From ‘Fee-for-Service’ to ‘No-Fee-No-Service’ Medicine
After graduating medical school, young doctors must complete residency training in a hospital. Traditionally, most were eager to enter private practice. Not any more:
They increasingly seek jobs that keep them within a hospital or clinic system. More alarmingly, we are witnessing a mass migration of physicians in private practice moving back within the hospital walls.
In 2005, doctors owned more than two thirds of medical practices. By 2012 over 60% of doctors will be salaried employees, and a third of these will be working for hospitals. A Medical Group Management Association survey of 58,000 physicians found that 55% of practices were hospital owned in 2009, up from 30% five years earlier.
Clearly the largest driver of this mass migration is money. Practice expenses are rising along with or faster than the general inflation rate, and reimbursement rates have not kept pace. Overhead costs exceed 60% of practice revenue on average.
Medical malpractice premiums in some specialties have gone up 10-20% annually. Financial pressures imposed by the third party system are literally forcing doctors to give up their independent practices and move into the hospital setting.
Passage of PPACA has accelerated this trend. Doctors can see increasing regulation, reporting requirements, mandatory e-prescribing and electronic health records, coming at them. Many are making a rational decision to pass these hassles and expenses to a larger organization.
The major downside of this trend will be the loss of the fee-for-service payment model, which has long been a target of central planners. Paying physicians a fixed salary results in work avoidance and will have a devastating effect on patients’ access to care.
Medical and surgical residents receive the same meager salary whatever they do. Every additional minute of work done erodes their hourly wage. I have observed a nearly universal attitude among residents to avoid extra work (not including moonlighting, which they eagerly sign up for).
The most obvious manifestation of this is the “turf,” where residents attempt to have a new admission or a difficult patient directed to someone else’s service. There’s no question doctors will revert to “turfing” if they become salaried hospital employees.
The only cure for this behavior is the fee-for-service model. FFS has been wrongly blamed for runaway health spending, when the real culprit is the third party system, unrestrained by meaningful co-pays or deductibles.
FFS aligns the payment with actually working on behalf of a patient, and insures patients are treated promptly. FFS rewards physicians for doing what is often a difficult job.
For years, radiologists at my hospital were salaried and had no incentive plan. It was a constant struggle getting studies scheduled and reports were sluggish to arrive.
A few years ago, a new department chief instituted a FFS plan for the physicians. Overnight, the waiting list vanished, and reports were faxed or emailed within a few hours.
With the transition from FFS to salaried status also comes the loss of autonomy. Doctors will have no choice but to follow hospital diktats regarding length of stay, choice of medicine, and adherence to clinical practice guidelines, many of which are either obsolete or inappropriate.
Total costs will certainly increase; as physicians work less hard, they will be less “productive.” More will need to be hired, and there will be a proliferation of physician extenders—nurse practitioners and physicians’ assistants, to help manage the increased numbers of patients who will be dumped into the third party system.

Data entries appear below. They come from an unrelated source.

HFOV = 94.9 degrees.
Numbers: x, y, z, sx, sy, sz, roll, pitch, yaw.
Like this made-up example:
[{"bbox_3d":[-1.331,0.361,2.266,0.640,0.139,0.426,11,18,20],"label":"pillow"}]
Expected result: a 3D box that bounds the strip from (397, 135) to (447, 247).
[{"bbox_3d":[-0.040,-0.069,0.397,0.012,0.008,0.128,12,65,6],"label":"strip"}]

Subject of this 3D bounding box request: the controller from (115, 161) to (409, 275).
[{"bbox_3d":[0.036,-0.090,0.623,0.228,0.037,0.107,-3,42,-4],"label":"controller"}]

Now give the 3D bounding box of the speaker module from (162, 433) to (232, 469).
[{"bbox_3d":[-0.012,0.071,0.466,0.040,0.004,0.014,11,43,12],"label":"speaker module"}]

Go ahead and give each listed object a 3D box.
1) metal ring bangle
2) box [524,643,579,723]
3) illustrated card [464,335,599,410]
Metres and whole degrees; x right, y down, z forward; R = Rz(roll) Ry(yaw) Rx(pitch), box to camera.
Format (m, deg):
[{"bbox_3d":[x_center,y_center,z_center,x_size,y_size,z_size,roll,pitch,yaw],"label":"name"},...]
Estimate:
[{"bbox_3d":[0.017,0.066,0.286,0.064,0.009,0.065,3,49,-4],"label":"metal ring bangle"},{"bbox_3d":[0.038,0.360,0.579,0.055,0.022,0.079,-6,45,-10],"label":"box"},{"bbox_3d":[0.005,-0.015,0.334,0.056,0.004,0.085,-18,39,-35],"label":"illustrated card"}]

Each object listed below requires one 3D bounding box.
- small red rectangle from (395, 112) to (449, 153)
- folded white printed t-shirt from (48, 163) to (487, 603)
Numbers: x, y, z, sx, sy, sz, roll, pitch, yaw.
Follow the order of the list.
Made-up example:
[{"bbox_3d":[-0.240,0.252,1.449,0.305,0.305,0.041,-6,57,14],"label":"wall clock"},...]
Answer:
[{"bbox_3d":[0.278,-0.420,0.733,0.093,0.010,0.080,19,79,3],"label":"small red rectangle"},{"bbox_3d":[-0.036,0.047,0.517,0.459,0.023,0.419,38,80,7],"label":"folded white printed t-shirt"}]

Quality of care will decline and medical errors will increase, further adding to expense. If current trends continue, private medical practice will be reduced to those in direct pay and concierge practices.
The good news is that these models are increasing, and if left unfettered, will provide excellent, reasonably priced and timely care to millions of Americans.
However, it is unlikely these practitioners will be able to handle the load. Many millions will be seen in hospital clinics, in Accountable Care Organizations (the new, unimproved HMOs), or in emergency rooms, where care will be fragmented, regimented, and more expensive.
Dr. Richard Amerling, MD, is a nephrologist practicing in New York City. He is the Associate Clinical Professor of Medicine for the Icahn School of Medicine at Mount Sinai Hospital.
Dr. Richard Amerling has written and lectured extensively on health care issues and is currently the President of the Association of American Physicians and Surgeons. He is the author of the Physicians’ Declaration of Independence.
Dr. Richard Amerling’s position on Obama’s healthcare reform:
ObamaCare, beyond the enormous costs and dislocations, directly inserts itself into the doctor-patient relationship. It will make the practice of Hippocratic Medicine— “I will prescribe regimen for the good of my patients according to my ability and my judgment. I will keep them from harm and injustice.”—all but impossible.